The Greenbrier East Equipment Repair class had the honor to refresh an International Harvester Corporation 1hp Famous “hit and miss” engine built in 1917.

These four-cycle engines were built to help do chores around the house or farm such as running a washing machines, irrigation pumps, machine shops, generators, grain elevators, and many more pieces of equipment at the turn of the century, before electricity had become common in rural areas. These engines were produced until the early 1950s in the United States and yet are still produced in many nations throughout the world.

East’s project engine was owned and originally restored by the late Richard R. Lee of Cool Ridge West Virginia in 2009. The engine was recently repaired by students for the 100th anniversary of its production. The engine has survived scrap drives for two world wars, exposure, and a lack of general maintenance.

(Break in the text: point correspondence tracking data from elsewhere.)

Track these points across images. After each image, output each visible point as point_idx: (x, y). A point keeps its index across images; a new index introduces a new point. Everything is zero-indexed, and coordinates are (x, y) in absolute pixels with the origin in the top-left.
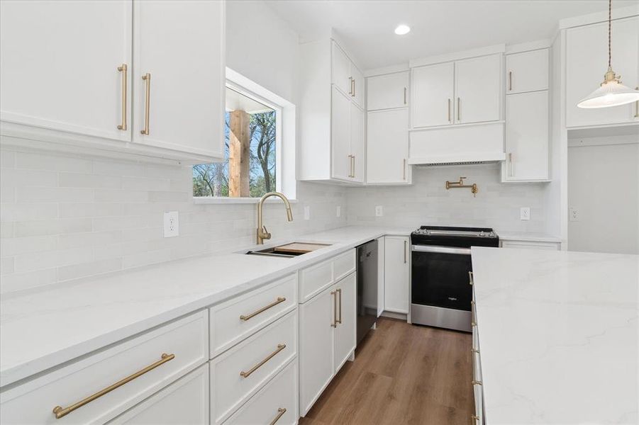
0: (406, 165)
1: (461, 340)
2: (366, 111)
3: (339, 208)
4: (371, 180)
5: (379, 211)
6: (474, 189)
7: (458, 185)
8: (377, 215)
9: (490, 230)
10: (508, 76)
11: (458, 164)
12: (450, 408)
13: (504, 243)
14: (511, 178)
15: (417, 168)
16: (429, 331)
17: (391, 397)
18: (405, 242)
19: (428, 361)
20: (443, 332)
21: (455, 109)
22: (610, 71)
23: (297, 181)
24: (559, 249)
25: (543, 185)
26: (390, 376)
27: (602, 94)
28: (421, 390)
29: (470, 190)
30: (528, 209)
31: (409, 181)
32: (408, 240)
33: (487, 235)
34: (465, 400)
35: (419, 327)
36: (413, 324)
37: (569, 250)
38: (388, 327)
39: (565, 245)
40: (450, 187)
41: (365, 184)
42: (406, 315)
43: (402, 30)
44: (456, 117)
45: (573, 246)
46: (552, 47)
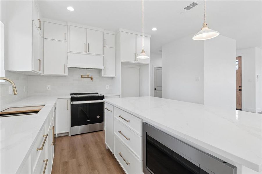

Students fixed a loss of compression due to bad gaskets and worn valve seats, and minor damage to the engine carburetor, and other basic repairs.

Students Tyler Perry and Gary Deem focused on replacing gaskets. Walker Hager and Cameran Cannon focused on repairing the damaged valve seats. Brandon Loudermilk, Elwood Goins, Max Dixon, Sean Hanson, Matt Hardiman, Matt Waid and Ethan Asbury focused on stripping and repainting the engine’s head and other parts, touching up damaged paint, sealing and repairing the engine’s fuel tank, carburetor, igniter, and the engine’s cart.

Greenbrier East High School Agricultural Equipment Repair class hopes that this engine will survive for another 100 years and provide society many more chances to view a glimpse into our nation’s agricultural history.